Fewer teenagers are using drugs and having sex, according to the survey results, but there are still many areas of concern for the public health agency.
When it comes to drug use, the 2017 survey found less than 5 percent of the nation’s teens report ever having used drugs like cocaine, ecstasy and hallucinogens.
Less than 2 percent report ever having used heroin, although the rates for black male students are the highest at nearly 3 percent.
Prescription opioids, however, saw higher rates of abuse. Fourteen percent of teens report having taken drugs like Vicodin, OxyContin and Hydrocodone without a prescription or differently than how a doctor had prescribed.
Rates of misuse of prescription drugs were the highest among Hispanic teens when broken down by race and when reported by grade and sex, nearly 18 percent of 12th grade males reported misuse.
Violence at School
The report shows threats or acts of violence at schools have declined since 1993, when the tracking began, but when broken down by decade, they show a notable trend.
Between 1993 and 2003, the number of students reporting they had been threatened with or injured by a weapon on school property increased by 2 percent. From 2003 to 2017, that number then declined from its peak of 9.2 to 6 percent in 2017
The CDC reports the number of students who say they’ve experienced violence at school has largely remained the same since 2015.

Activity list.
**a)** Answer these from the passage on teen survey results, one line each:
(i) What share of teens report ever having used heroin?
(ii) Which drugs does the passage name as examples of misused prescription opioids?
(iii) In what year did the tracking of threats or acts of violence at schools begin?
**b)** Carry the passage on teen survey results forward from its last sentence, keeping its tone.

Data below.
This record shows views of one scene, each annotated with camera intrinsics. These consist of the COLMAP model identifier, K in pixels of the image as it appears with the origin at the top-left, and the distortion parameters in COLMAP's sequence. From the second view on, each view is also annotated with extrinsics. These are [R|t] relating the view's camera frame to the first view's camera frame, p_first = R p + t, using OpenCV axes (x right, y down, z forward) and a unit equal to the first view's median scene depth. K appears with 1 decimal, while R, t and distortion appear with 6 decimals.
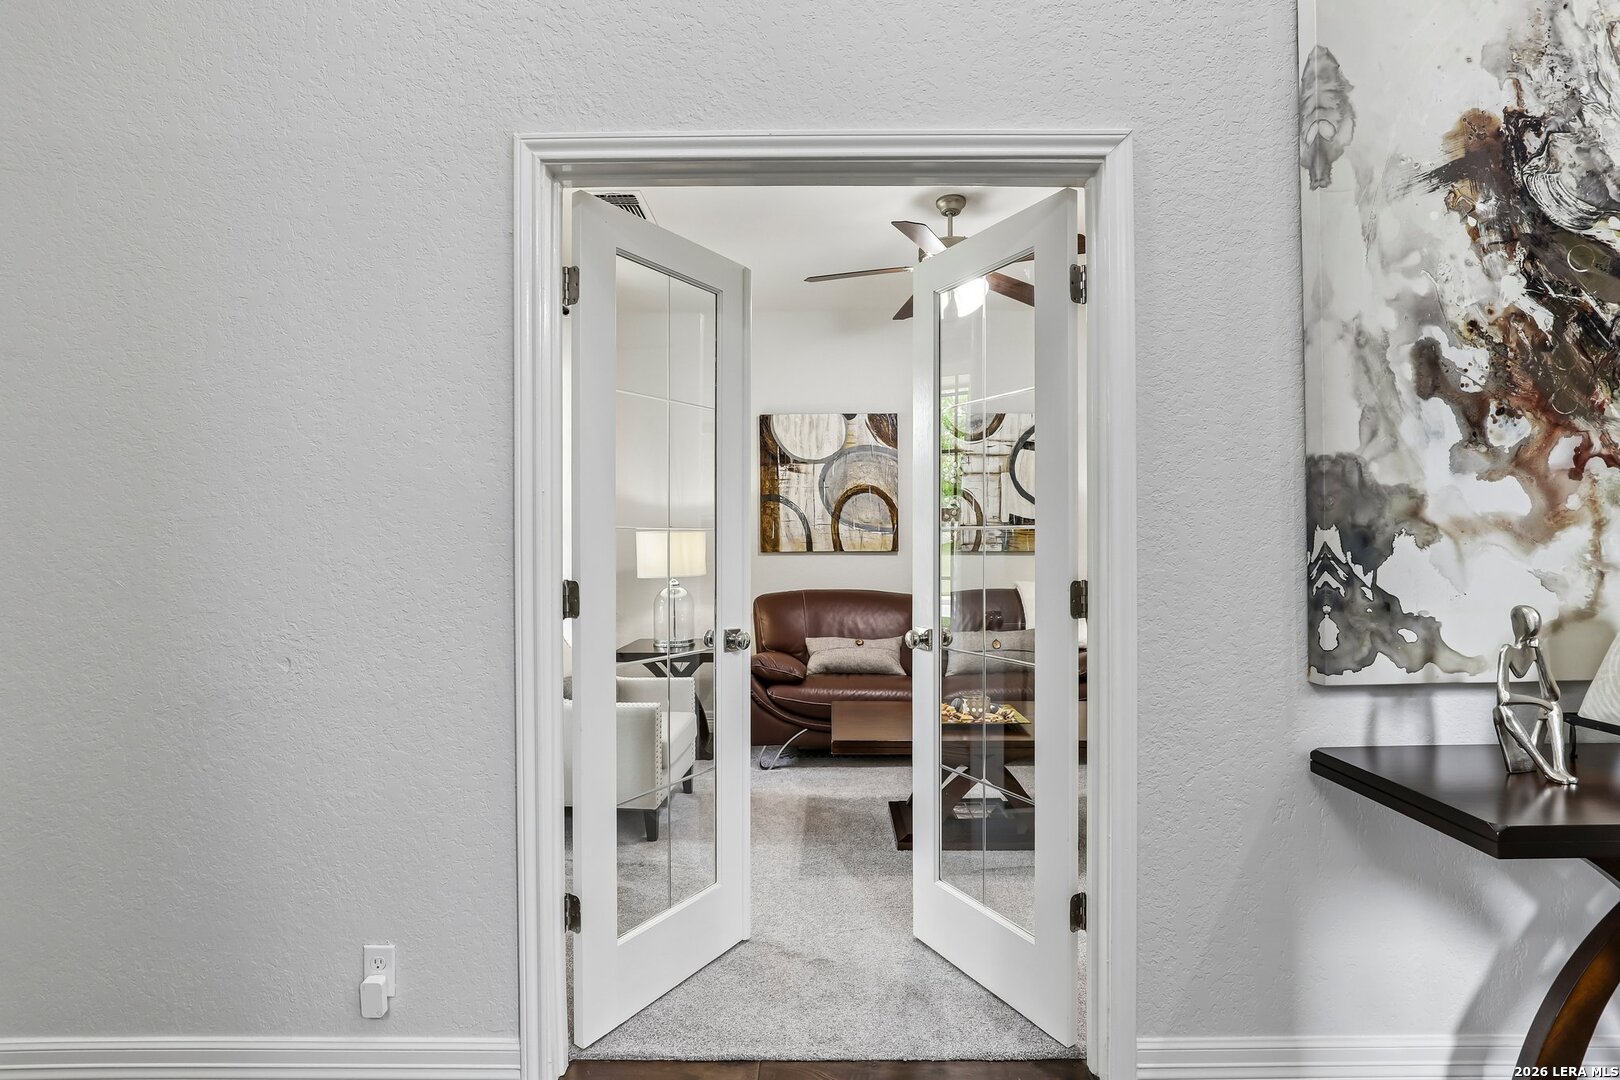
lens RADIAL K [[743.5, 0, 810.3], [0, 743.5, 539.4], [0, 0, 1]] dist [-0.030596, 0.005000]
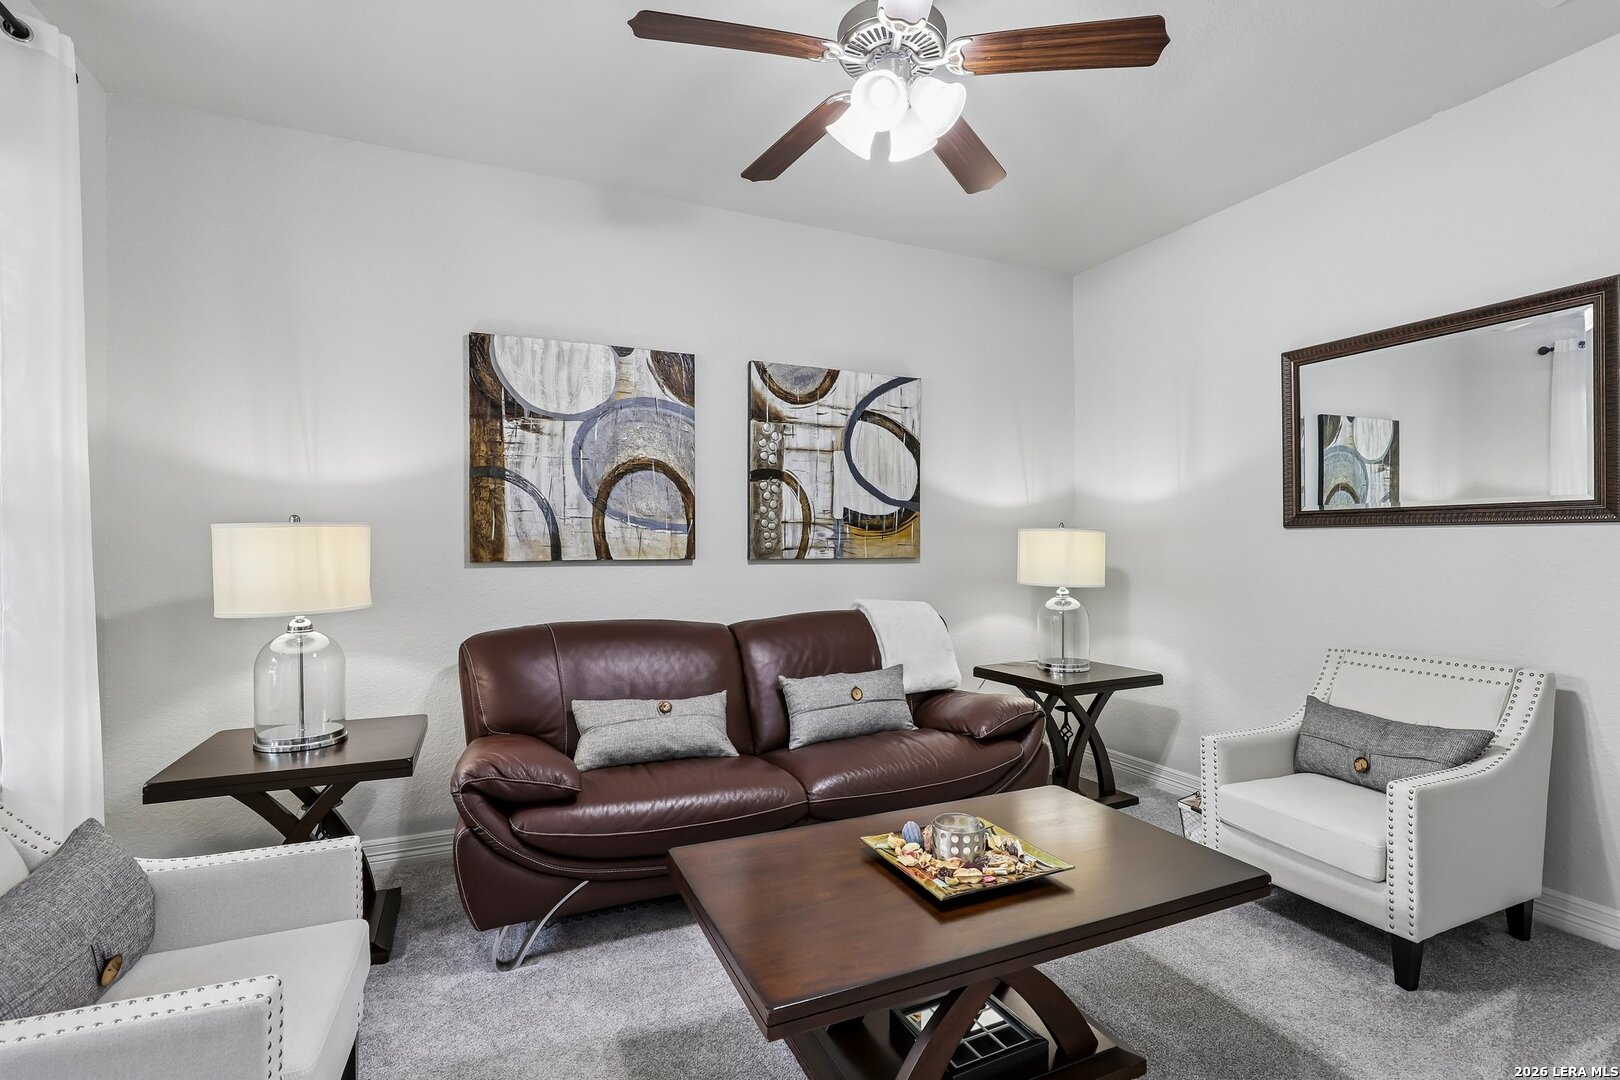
lens RADIAL K [[743.5, 0, 817.9], [0, 743.5, 541.3], [0, 0, 1]] dist [-0.030596, 0.005000]
pose [[0.899944, 0.003996, 0.435988, -0.074440], [-0.002530, 0.999989, -0.003944, 0.001941], [-0.435999, 0.002446, 0.899944, 0.347144]]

Answer set.
**a)**
(i) Less than 2 percent
(ii) Vicodin, OxyContin and Hydrocodone
(iii) 1993

**b)**
Nearly 4 percent say they’ve carried a weapon on school property, which includes a gun, knife, or club.
Nearly one in seven American teens have seriously considered committing suicide in the past year.
About 14 percent of students have made a plan to commit suicide, and about 7 percent have made an attempt, the survey found.
The rates of attempt are highest among students in the LGBTQ community.
About 5 percent of teens who identify as heterosexual have attempted suicide, but 23 percent, or almost a quarter, of teens who identify as gay, lesbian or bisexual have tried to take their own life.
The overall rate of teens attempting suicide has largely remained the same since the CDC began measuring the behavior in 1991.